DANS LA BRUME (2018)

Un ambitieux film catastrophe franco-canadien qui plonge Romain Duris et Olga Kurylenko dans une brume mortelle

DANS LA BRUME

2018 – FRANCE / CANADA

Réalisé par Daniel Roby

Avec Romain Duris, Olga Kurylenko, Fantine Harduin, Michel Robin, Anna Gaylor, Réphaël Ghrenassia, Erja Malatier

THEMA CATASTROPHE

Le pari était pour le moins osé : rivaliser avec les grands films catastrophe hollywoodiens sans jamais chercher à les imiter, conserver une spécificité francophone tout en s’offrant une dimension internationale, aligner les décors ambitieux et les effets visuels spectaculaires mais respecter un budget modeste… Tel était le cahier des charges de Dans la Brume, amorcé dès 2011 sous forme d’un court-métrage par le producteur Guillaume Colboc et le réalisateur Dominique Rocher avant que le projet ne prenne de plus grandes proportions et n’atterrisse entre les mains du metteur en scène québécois Daniel Roby. On aurait pu craindre le syndrome de la bonne idée artificiellement étalée sur la durée d’un long-métrage, du film-concept faisant illusion pendant quelques dizaines de minutes avant que le soufflé ne retombe. Mais il n’en est rien. Dans la Brume est une réussite exemplaire, presque miraculeuse, reposant sur l’alchimie parfaite de ses comédiens rivalisant de naturel, de son scénario conçu comme un implacable parcours du combattant et de sa mise en scène virtuose jouant sans cesse avec les contrastes : les toits lumineux s’opposent aux rues enfumées, la respiration à l’asphyxie, l’optimisme au désespoir.
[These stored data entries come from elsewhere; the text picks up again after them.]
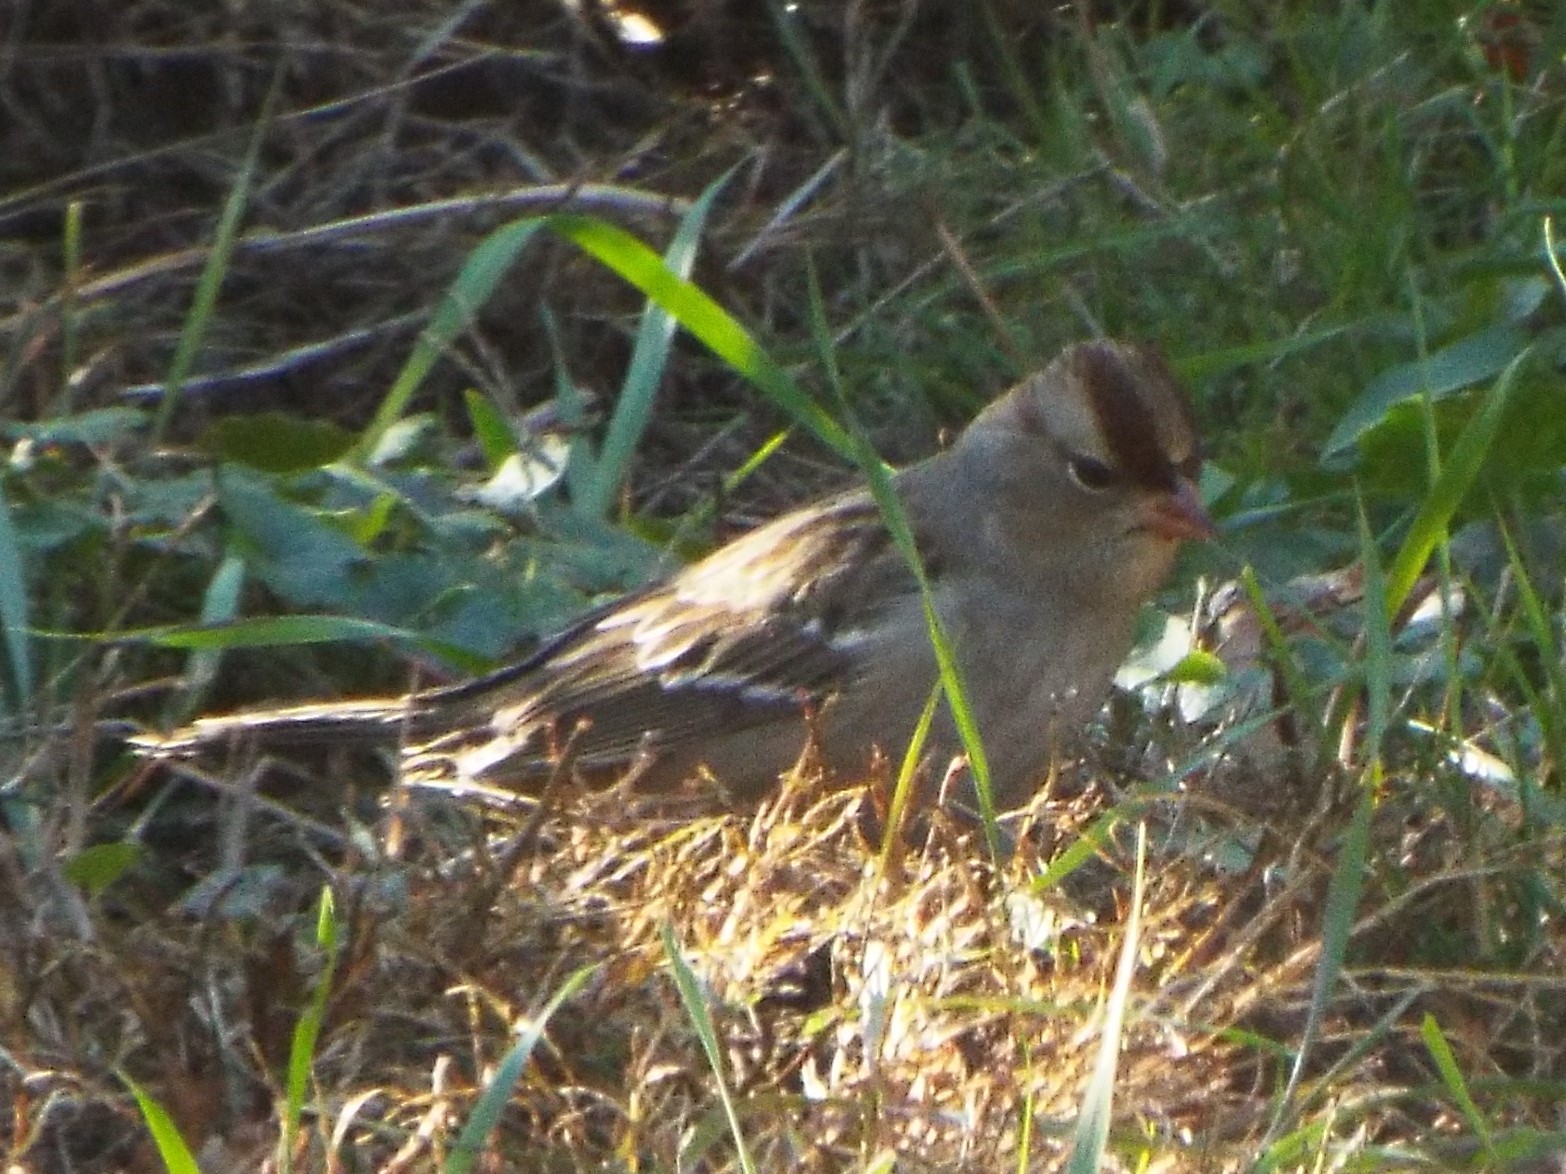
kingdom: Animalia
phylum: Chordata
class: Aves
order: Passeriformes
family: Passerellidae
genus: Zonotrichia
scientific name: Zonotrichia leucophrys
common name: White-crowned sparrow
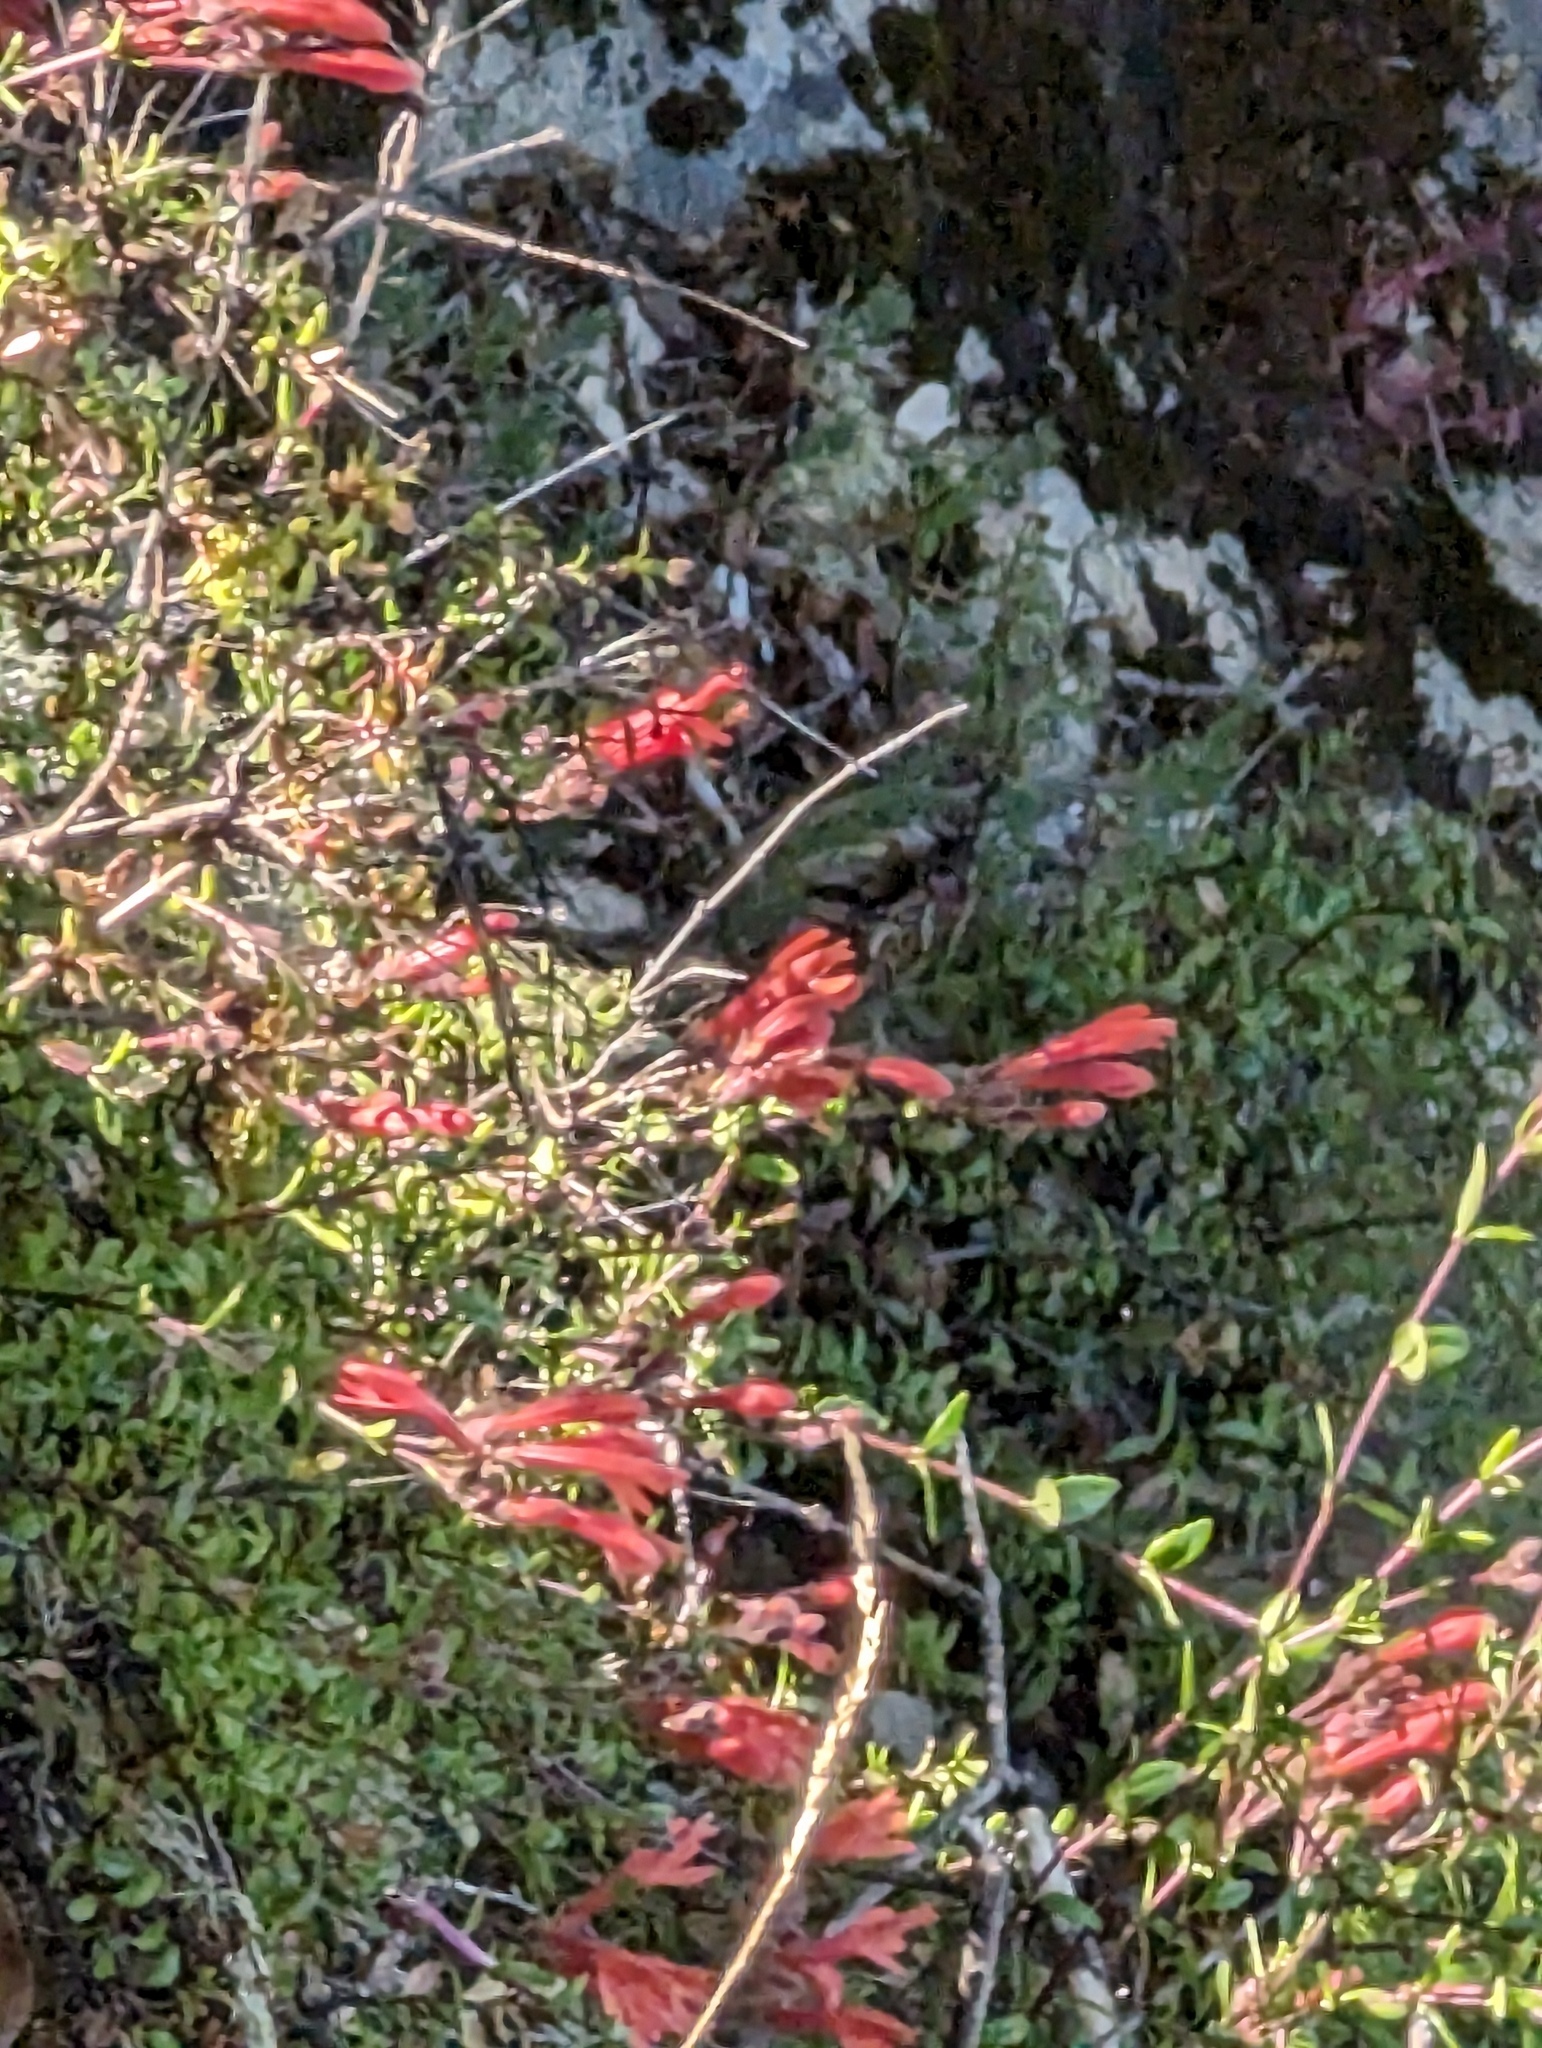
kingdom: Plantae
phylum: Tracheophyta
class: Magnoliopsida
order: Lamiales
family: Plantaginaceae
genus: Keckiella
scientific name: Keckiella corymbosa
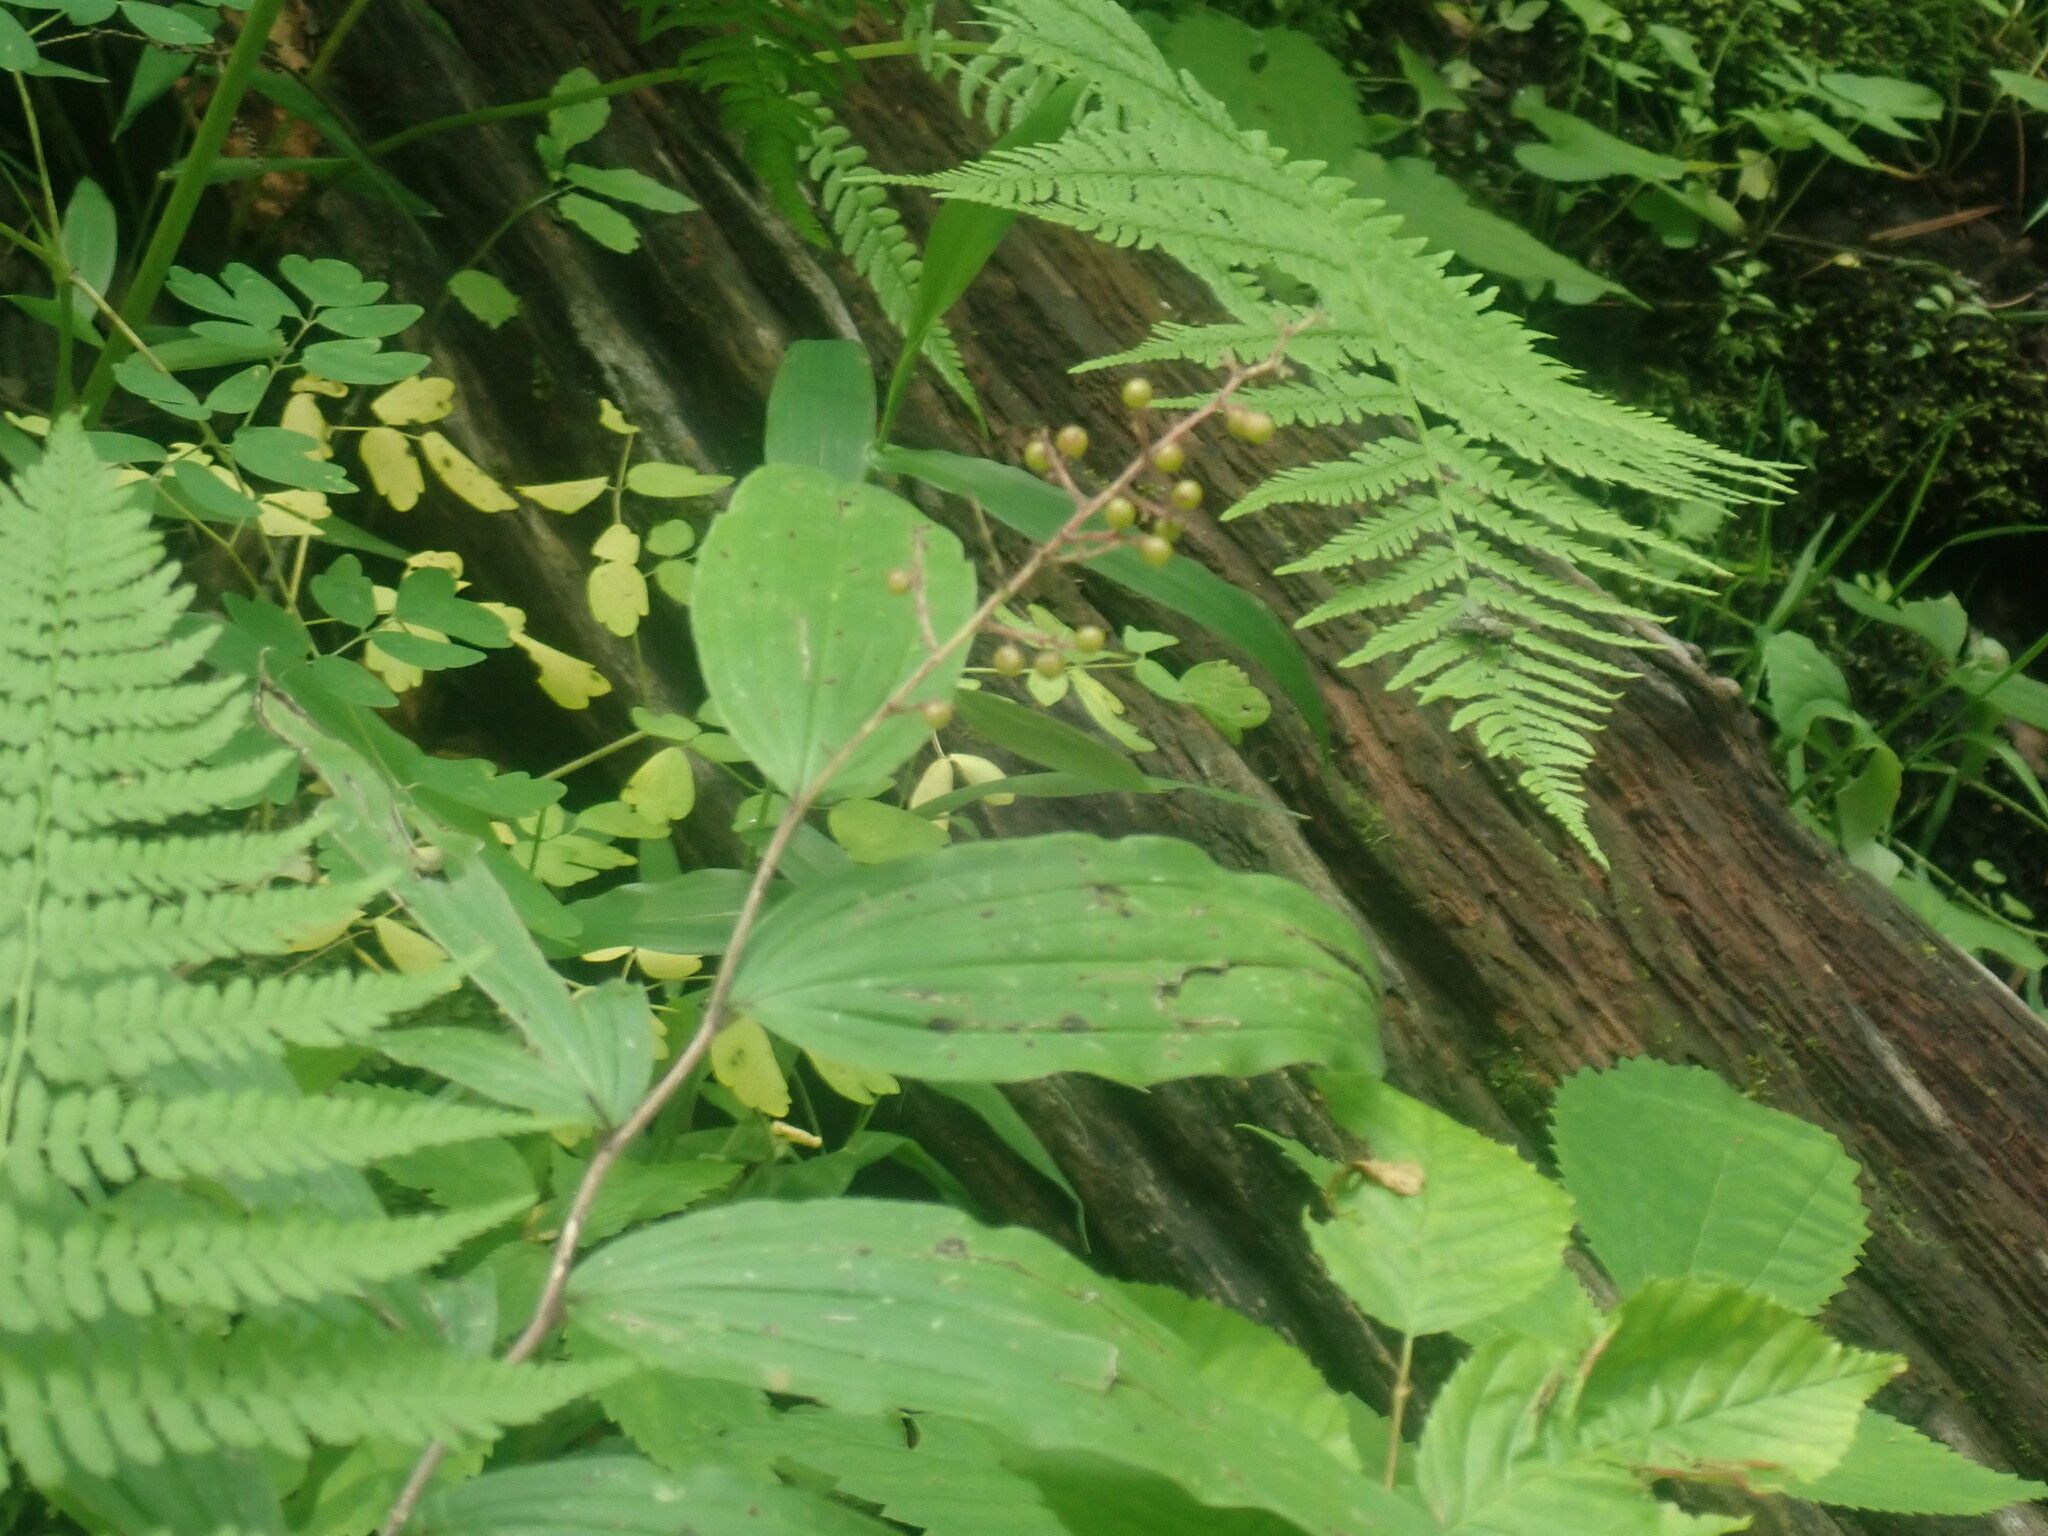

Un jour, sans préavis, un tremblement de terre secoue Paris et une fissure s’ouvre dans les sous-sols, libérant un gigantesque nuage brumeux faisant passer de vie à trépas tous ceux qui ont le malheur d’en respirer les effluves. Cette brume cauchemardesque se répand dans toutes les rues et monte sur une quinzaine de mètres de haut. Seuls ceux qui habitent les étages les plus élevés survivent donc à la catastrophe. C’est le cas de Mathieu et Anna (Romain Duris et Olga Kurylenko), qui trouvent refuge in-extremis chez leurs vénérables voisins campés par Michel Robin et Anna Gaylor. Le problème, c’est que leur fille Sarah (Fantine Harduin) est enfermée dans une bulle quelques étages plus bas, à cause d’une maladie incurable l’empêchant de vivre à l’air libre. Comment se dépêtrer de cette situation d’autant plus inextricable que les vapeurs toxiques continuent de monter inexorablement ? 

L'instinct de survie

Contrairement à celle de Stephen King, la brume n’abrite ici aucun monstre venu d’une dimension parallèle. Ce qu’elle cache de manière bien plus insidieuse, ce sont les instincts les plus primaires, ceux qui poussent les miraculés à survivre coûte que coûte, quitte à laisser parfois un penchant bestial insoupçonné prendre le dessus, à l’image de ce chien féroce et affamé qui menace nos héros dans l’une des scènes les plus mouvementées du film. Cette invasion vaporeuse, sombre et impalpable agit donc comme un révélateur, poussant chacun à se dépasser ou à s’enfoncer pour préserver l’étincelle de vie, devenue soudain si précieuse. S’il sait multiplier les rebondissements incessants, muant l’intrigue en véritable parcours du combattant, le scénario co-écrit par Jimmy Bemon, Mathieu Delozier et Guillaume Lemans nous touche surtout par son sens de l’épure, esquissant sans insister l’évocation d’un monde légèrement futuriste (la bulle dans laquelle vit Sarah utilise une technologie qui n’existe visiblement pas encore), évoquant discrètement la relation complexe du couple vedette (Mathieu et Anna semblent séparés au début du métrage), et acheminant le récit vers une chute délicieusement ironique.